You know the drill.
You know the drill
I'm a married man, father of 3 kids, house in the suburbs, professional job, church goer. About once a month I go to an adult bookshop and suck as many cocks as I can get. I swallow every drop of cum. Once I swallowed so much cum I threw up in the parking lot. It was a whole pile of white sperm.
When I was in the third grade it was like 1988 or 1989. The principle had all of the the boys in our grade go into a room and we were all seated. The principle told us to all take our shirts off to look for “gang tattoos.” Was strange to me at the time but now I think it was creepy as fuck.
i have met, paid, and fucked over 50 girls off seeking arrangements over the past few years.
Inb4 11 year old niece, white castle murders and Trainspotting
I want to fuck my daughters brains out
my neighbour is simping with this girl that had 2 kids, both of them different dads, he was happy that third one was his, it isnt, its my kid and hell never know, hopefully
I jerk off thinking about my little sister and sniffing her panties. I felt her up a couple of times.

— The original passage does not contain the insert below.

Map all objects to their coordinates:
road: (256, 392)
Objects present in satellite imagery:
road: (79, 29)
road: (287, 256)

I also love to chat with strangers about how I would fuck her.
I want to fuck my moms brain out
tag team
My roommate was supposed to be stuck out of state for quarantine so I've been blowing loads in her underwear drawer for weeks. Then last week, not even 10 minutes after I busted a fresh nut in it she walked through the front door. I started panicking but a week later nothing's happened. If anything she's talked to me more and been nicer since she got back. Since I've only seen her in like three different pairs of shorts/ tank tops the whole time I'm thinking she just hasn't worn a bra or underwear since she got back and that's why she hasn't noticed.

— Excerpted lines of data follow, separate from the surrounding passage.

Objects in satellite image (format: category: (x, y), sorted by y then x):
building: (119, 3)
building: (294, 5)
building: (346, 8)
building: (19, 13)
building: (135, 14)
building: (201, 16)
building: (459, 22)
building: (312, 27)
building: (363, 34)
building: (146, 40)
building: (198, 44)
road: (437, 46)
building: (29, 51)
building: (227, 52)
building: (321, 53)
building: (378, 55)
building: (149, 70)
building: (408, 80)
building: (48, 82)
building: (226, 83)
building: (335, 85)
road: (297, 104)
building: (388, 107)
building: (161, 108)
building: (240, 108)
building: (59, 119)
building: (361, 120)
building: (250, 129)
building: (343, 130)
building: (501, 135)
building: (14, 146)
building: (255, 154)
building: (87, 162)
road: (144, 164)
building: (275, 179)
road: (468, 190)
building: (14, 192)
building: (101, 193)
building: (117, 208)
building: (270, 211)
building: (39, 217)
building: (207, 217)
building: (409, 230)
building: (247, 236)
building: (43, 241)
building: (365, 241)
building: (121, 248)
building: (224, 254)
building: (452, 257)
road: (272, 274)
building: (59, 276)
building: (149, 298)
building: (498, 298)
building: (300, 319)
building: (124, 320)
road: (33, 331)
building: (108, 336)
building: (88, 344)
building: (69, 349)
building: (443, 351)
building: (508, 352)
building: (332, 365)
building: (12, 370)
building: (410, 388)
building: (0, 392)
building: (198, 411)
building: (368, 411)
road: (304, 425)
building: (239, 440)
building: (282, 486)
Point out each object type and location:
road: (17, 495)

Years ago a guy cheated on my daughter. I still throw roofing nails into his driveway every now and then.
I once stole my friend's sex tape and replaced it with a faggy trainspotting pasta. Not too much later, I started posting it in every confession thread like the cocksucking retard I am. I guess the overall lesson in this is that copypastas are for niggers.
Was a child prostitute when i was a little boy and i fucking loved it.
my exs dad was a fucking glow in the dark. this could explain quite a bit
When I was 20. I fucked two 13-year-old boys.
I started blowing the family cat when I was 18.
Someone saw me through my webcam and burned down a house down the road from me.
I gave the middle finger to the webcam and two weeks later it my brother was dead. I felt like a hacker had killed him.
There was nothing I could do about it and it filled me with great anger.
About two weeks after his death I went to the field down the road from me in the morning where there were horses. I hopped the fence and performed oral sex on one of the mares there. I also had analingus with one of the male horses. I brought a stool up to the field and put my dick in the area of a horses ass and came.
Years later, I tried to commit suicide in front of my webcam and got dosed by some guy over the internet which put me into a nightmarish trip.
Moral of the story, don't fuck about.
I help cover up a murder.
Best story. Go!
At the same time!?
did AI write this
i'm masked
Yes, I was their baby sitter and they thought they blackmailed me. I thought it be fun to go along with it and stop it when it got too far, but it got too far very fast.
Who's Al?
Pretty sure my friend wants me to fuck his girl
I'm not your friend's girlfriend, but this is something I'm going through right now.
How do you feel about it?
I don't want to do it and he hasn't really asked me. It's kinda like an elephant in the room. I only recently discovered he was into this stuff and we've been drinking a lot more since then.
Last night I made shits in my bed.
Sorry to hear that, my best advice would be to ignore it if you can, and be careful who you drink with
Met a gay couple after school, in their hotel room. One was gifting me to his hubby to play with. They eventually fucked me both.
I fucked my mom after my sister's wedding. We were both very drunk, she was absolutely hammered.
Simultaneously the hottest experience of my life and also my deepest regret. I still feel like it was borderline rape (or date-rape?).
She acted like she didn't remember it and I'm not sure if she was faking or not but i played along and this was ten years ago and we've never spoken of it. It's like it never happened and sometimes even I will wonder if i didn't imagine it all.
I know that sounds goofy and vague, sorry.